MRI scans of brain networks could help predict effects of brain injury

1 April 2010

Your browser does not support inline frames or is currently configured not to display inline frames. An MRI scanning technique originally developed for study of brain organization could enable better prediction of the effects of strokes and other brain injuries, neurologists at Washington University School of Medicine in St Louis have found.

The technique, known as resting-state functional connectivity MRI (fcMRI), reveals the health of brain networks that let multiple parts of the brain collaborate. Previous studies have shown that damage to the brain networks helps explain why damage to one brain region can cause problems in abilities controlled by another brain region. The results are published in the March 2010 issue of Annals of Neurology.

Now, for the first time, scientists have linked differences in the nature of the harm done to brain networks to changes in the impairment experienced by patients.

"Clinicians who treat brain injury need new markers of brain function that can predict the effects of injury, which helps us determine treatment and assess its effects," says Maurizio Corbetta, MD, the Norman J. Stupp Professor of Neurology and professor of radiology and of neurobiology. "This study shows that FC scans are a potentially useful way to get that kind of information."

During fcMRI scans, subjects are asked to relax and do nothing. The scans allow scientists to track changes in blood flow to different regions of the brain. During periods of mental inactivity, blood flow in brain regions that are networked generally tends to rise and fall in sync.

In 23 patients who had recently suffered a stroke, researchers looked at two networks: one that directs attention to visual stimuli, and a separate network that controls arm movements. The two networks include regions in both brain hemispheres.

They found patients with damage that disrupted network connections between regions on different sides of the brain had greater functional impairments than patients with damaged connections between regions on the same side of the brain. That meant, for example, that stroke damage on the left side of the brain might lead to problems with control of the right arm, but the losses were significantly worse if the left-side damage disrupted network connections with the right side of the brain.

Those results do not mesh with the traditional picture of brain function, which puts the left side of the brain in control of the right side of the body and vice versa.

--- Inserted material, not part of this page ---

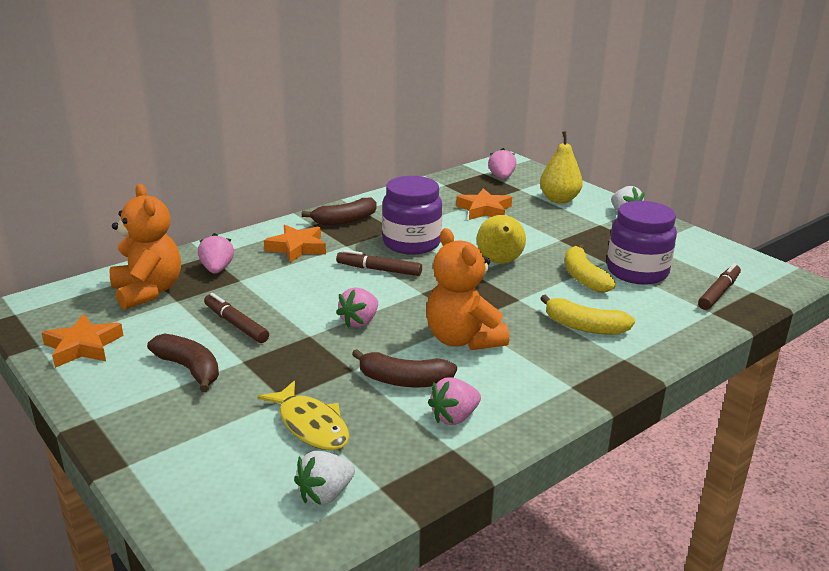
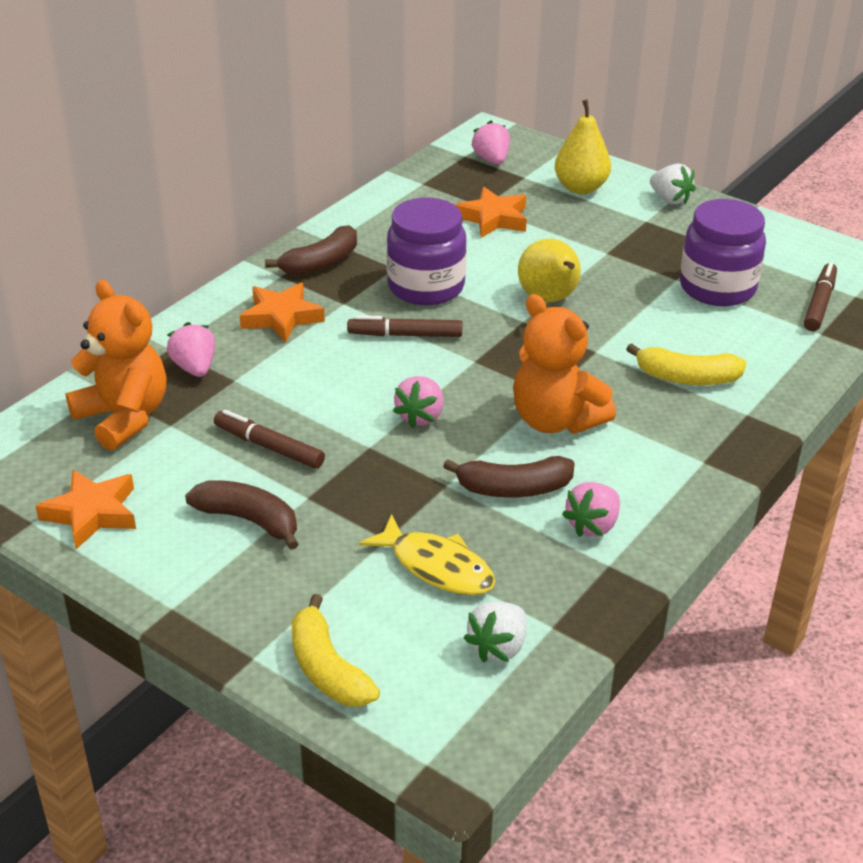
camera: 15 degrees left, 10 degrees up
(584, 278) = (659, 307): yellow banana -> yellow banana (328, 669)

But this and other recent findings have neuroscientists thinking they may need to adjust that picture.

Alex Carter and Maurizio Corbetta have shown that a scanning approach originally developed for basic studies of brain organization can also yield useful insights for clinical treatment of brain injury patients.

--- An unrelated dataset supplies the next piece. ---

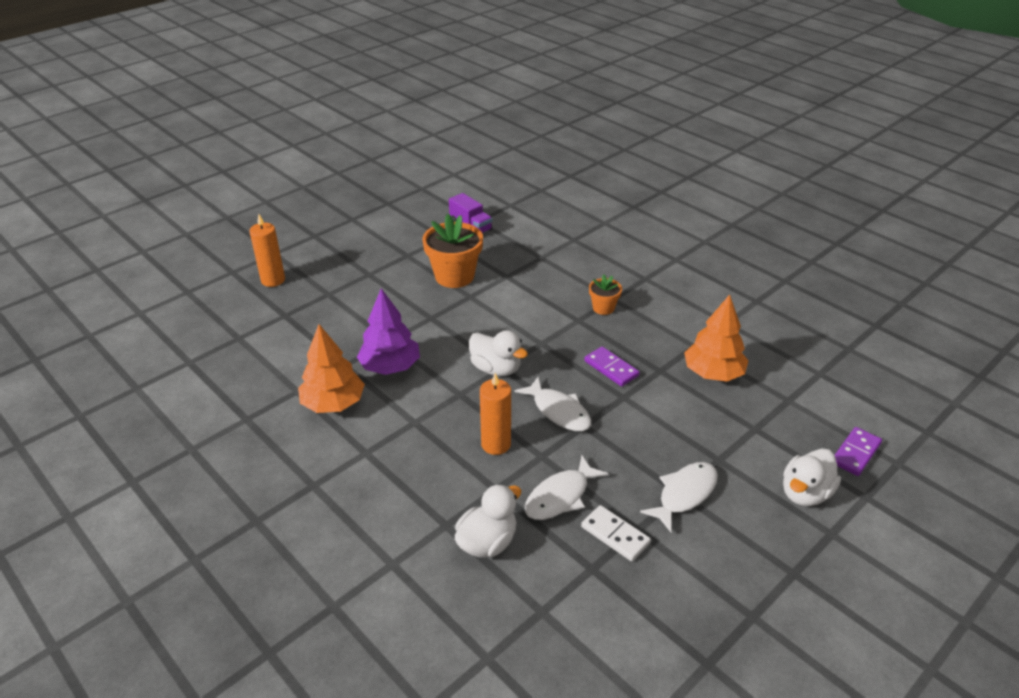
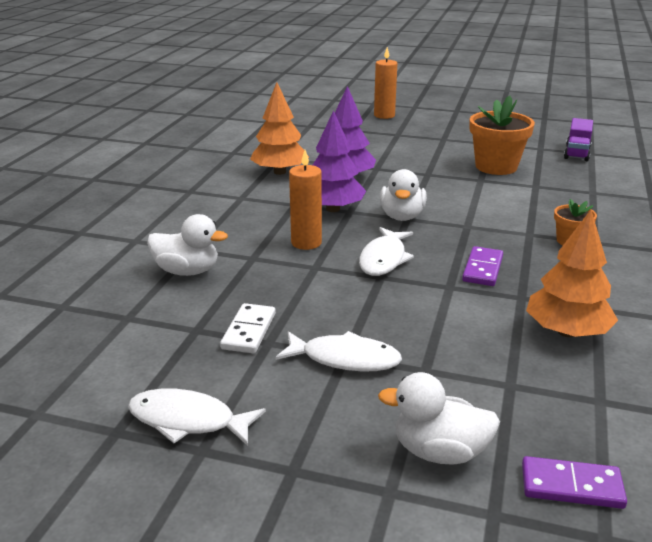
camera: 60 degrees right, 10 degrees down
(446, 402) = (332, 209): none -> purple tree
(560, 496) = (272, 289): white fish -> white fish (188, 420)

"It's not wrong to say that one side of your brain controls the opposite side of your body, but we're starting to realize that it oversimplifies things," says first author Alex Carter, MD, PhD, assistant professor of neurology. "It's starting to seem like proper function requires the two hemispheres to be competing for attention, pushing against each other and thereby achieving some kind of balance."

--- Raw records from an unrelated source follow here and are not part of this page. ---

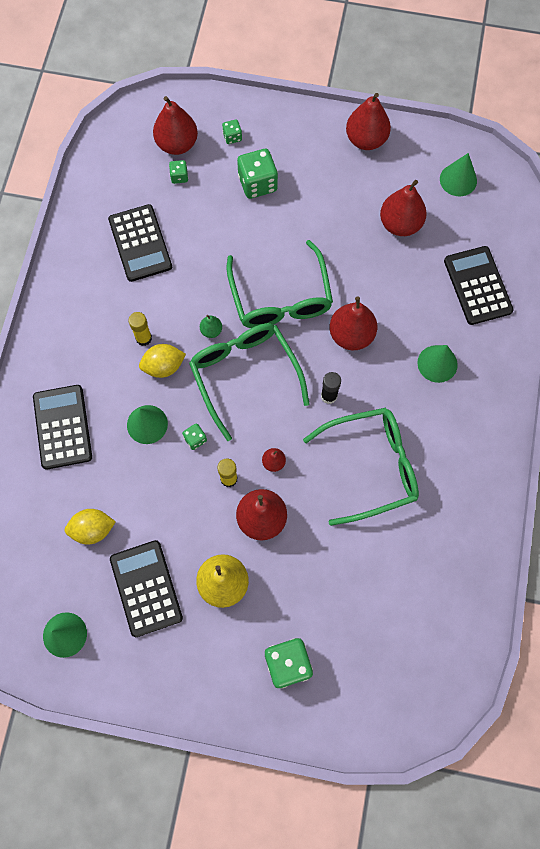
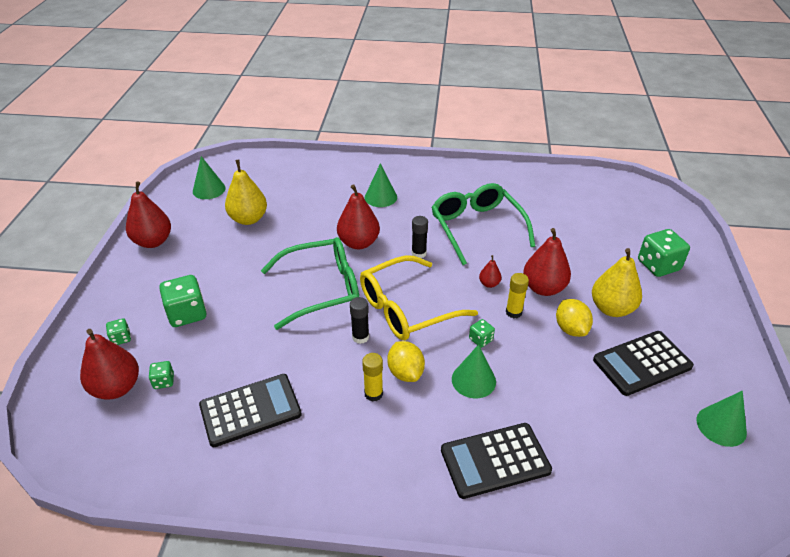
camera: 95 degrees left, 30 degrees down
(93, 529) = (602, 415): yellow lemon -> yellow lemon (571, 329)
(211, 330) = (360, 337): green pear -> black glue stick
(245, 375) = (407, 308): green glasses -> yellow glasses
(400, 224) = (248, 219): red pear -> yellow pear
(477, 286) = (310, 179): black calculator -> none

To further define and confirm FC's clinical applicability, researchers are planning additional studies of brain injury patients. They also plan to use fcMRI in long-term studies of recuperation of such patients.

Reference

Carter AR, Astafiev SV, Lang CE, Connor LT, Rengachary J, Strube MJ, Pope DLW, Shulman GL, Corbetta M. Resting interhemispheric functional magnetic resonance imaging connectivity predicts performance after stroke. Annals of Neurology, March 2010.